Gemini 3.5 Flash: a detailed benchmark and capability review_

A detailed look at Gemini 3.5 Flash: what shipped at Google I/O 2026, pricing, Google's own benchmark table, Artificial Analysis numbers, and how it scores on the Appwrite Arena benchmark.

Gemini 3.5 Flash shipped on May 19, 2026 at Google I/O. Google positions it as "Pro-level reasoning at Flash-class latency," with the claim that a mid-tier model can carry agentic and coding workloads previously handled by the Pro tier.
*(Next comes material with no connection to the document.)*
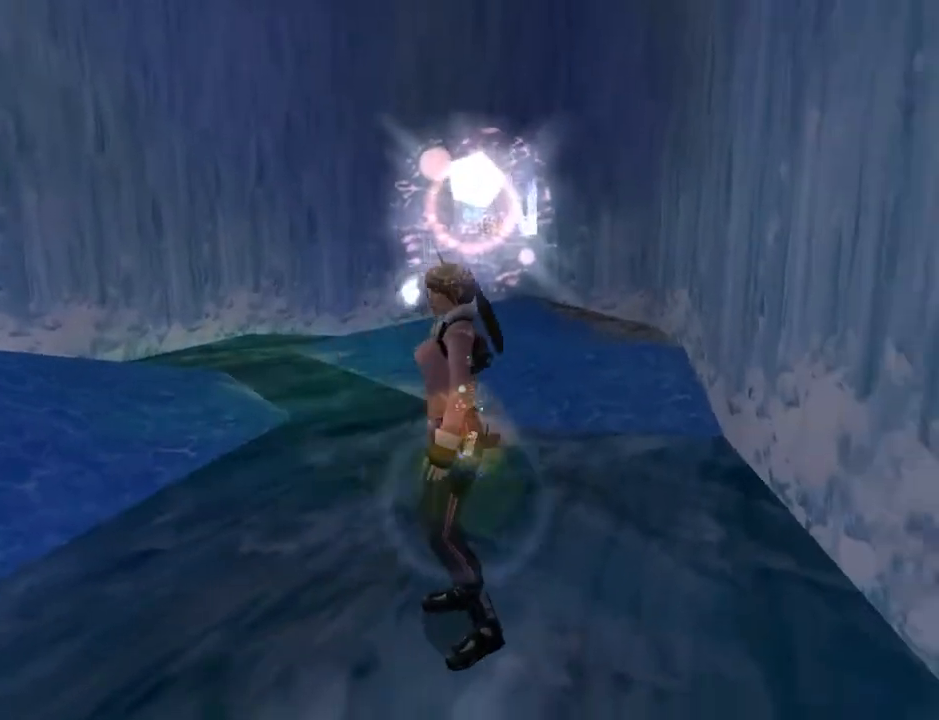
{"dt_ms": 500, "buttons": ["L2"], "left_stick": "center", "right_stick": "center", "events": [[200, "L2", "down"], [267, "DPAD_LEFT", "up"]]}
This post evaluates that claim against three data sources: Google's published model card, Artificial Analysis, and Appwrite Arena, an open-source benchmark covering 191 questions across nine Appwrite service categories.

Model overview

Gemini 3.5 Flash is built on the Gemini 3 Flash reasoning foundation with explicit thinking levels that control quality, cost, and latency. The variant on the Artificial Analysis leaderboard and in most of Google's published numbers is the "high" thinking configuration.

Model specifications:

  • Inputs. Text, images, audio, video, and PDFs, up to a 1M token context window.
  • Output. Text only, with a 64K token output cap.
  • Knowledge cutoff. January 2025.
  • Tooling. Function calling, structured output, code execution, and search-as-a-tool are all first-party.
  • Distribution. Gemini app, Gemini API, Google AI Studio, Gemini Enterprise, the Gemini Enterprise Agent Platform, Google Search AI Mode, Google Antigravity, and Android Studio.
  • Status. Public preview at launch, free in the consumer Gemini app and Search AI Mode.

Pricing

API pricing per million tokens:

  • Input: $1.50
  • Output: $9.00
  • Cached input: $0.15 (90% discount)

How it compares:

  • vs Gemini 3 Flash ($0.50 / $3.00): 3x more on both input and output.
  • vs Gemini 3.1 Pro ($2.00 / $12.00): 25% cheaper per token on both input and output.
  • Within the Flash tier: the most expensive Flash-tier model Google has released.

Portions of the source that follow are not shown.